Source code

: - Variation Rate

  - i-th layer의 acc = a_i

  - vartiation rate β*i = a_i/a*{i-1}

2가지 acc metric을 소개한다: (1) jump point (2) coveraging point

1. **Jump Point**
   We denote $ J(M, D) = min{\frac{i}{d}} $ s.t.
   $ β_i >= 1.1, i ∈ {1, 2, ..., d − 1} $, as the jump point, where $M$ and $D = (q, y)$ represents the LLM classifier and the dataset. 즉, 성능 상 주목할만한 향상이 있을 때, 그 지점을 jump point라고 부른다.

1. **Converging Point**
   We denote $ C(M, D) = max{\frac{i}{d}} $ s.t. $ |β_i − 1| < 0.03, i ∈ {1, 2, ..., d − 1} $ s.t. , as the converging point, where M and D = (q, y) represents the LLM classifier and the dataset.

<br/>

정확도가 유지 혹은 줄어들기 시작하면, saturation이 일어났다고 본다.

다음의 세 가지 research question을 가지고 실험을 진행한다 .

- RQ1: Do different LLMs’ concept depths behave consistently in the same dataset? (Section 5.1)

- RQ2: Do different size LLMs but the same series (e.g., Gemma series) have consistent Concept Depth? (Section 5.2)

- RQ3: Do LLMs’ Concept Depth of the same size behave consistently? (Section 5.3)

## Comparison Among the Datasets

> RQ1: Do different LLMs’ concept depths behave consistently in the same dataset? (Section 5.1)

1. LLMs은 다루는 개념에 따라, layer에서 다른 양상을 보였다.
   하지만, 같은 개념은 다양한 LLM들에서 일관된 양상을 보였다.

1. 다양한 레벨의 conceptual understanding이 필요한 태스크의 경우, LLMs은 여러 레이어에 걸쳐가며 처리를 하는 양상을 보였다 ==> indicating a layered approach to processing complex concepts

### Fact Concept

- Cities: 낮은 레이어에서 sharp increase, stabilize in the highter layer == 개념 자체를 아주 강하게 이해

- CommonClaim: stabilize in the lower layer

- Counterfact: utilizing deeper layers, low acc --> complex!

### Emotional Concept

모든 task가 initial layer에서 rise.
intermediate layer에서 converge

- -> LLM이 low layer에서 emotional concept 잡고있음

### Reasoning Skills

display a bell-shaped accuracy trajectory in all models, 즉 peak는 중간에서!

····················

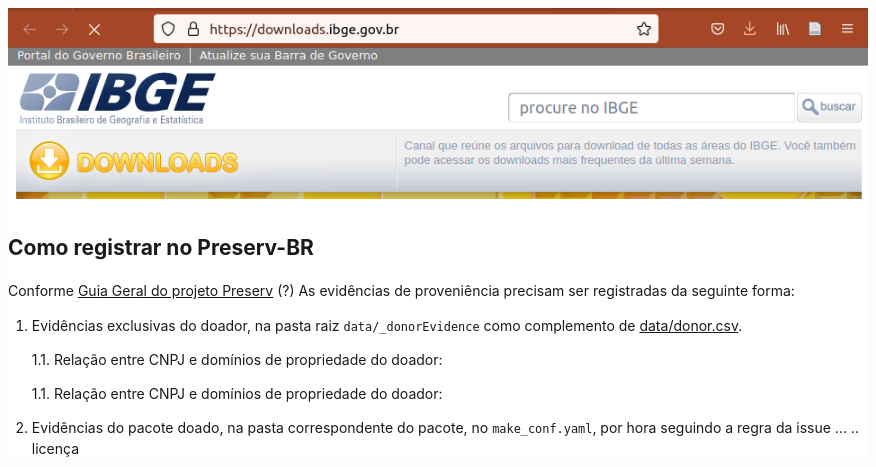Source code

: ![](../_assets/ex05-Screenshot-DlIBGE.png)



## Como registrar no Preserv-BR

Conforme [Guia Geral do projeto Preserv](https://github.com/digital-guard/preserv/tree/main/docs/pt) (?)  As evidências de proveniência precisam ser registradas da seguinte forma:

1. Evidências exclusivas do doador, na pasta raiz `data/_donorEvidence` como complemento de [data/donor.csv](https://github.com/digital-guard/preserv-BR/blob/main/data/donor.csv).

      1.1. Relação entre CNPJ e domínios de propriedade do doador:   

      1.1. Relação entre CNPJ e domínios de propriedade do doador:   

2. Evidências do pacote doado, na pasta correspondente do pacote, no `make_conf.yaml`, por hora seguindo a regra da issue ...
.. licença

····················

» WRITTEN TASK
Taking the entries above, print exactly the lines starting at the line with "정확도가 유지 혹은 줄어들기 시작하면, saturation이 일어났다고 본다." and ending at the line with "- RQ2: Do different", both included.

» SOLUTION FOR THIS TASK
정확도가 유지 혹은 줄어들기 시작하면, saturation이 일어났다고 본다.

다음의 세 가지 research question을 가지고 실험을 진행한다 .

- RQ1: Do different LLMs’ concept depths behave consistently in the same dataset? (Section 5.1)

- RQ2: Do different size LLMs but the same series (e.g., Gemma series) have consistent Concept Depth? (Section 5.2)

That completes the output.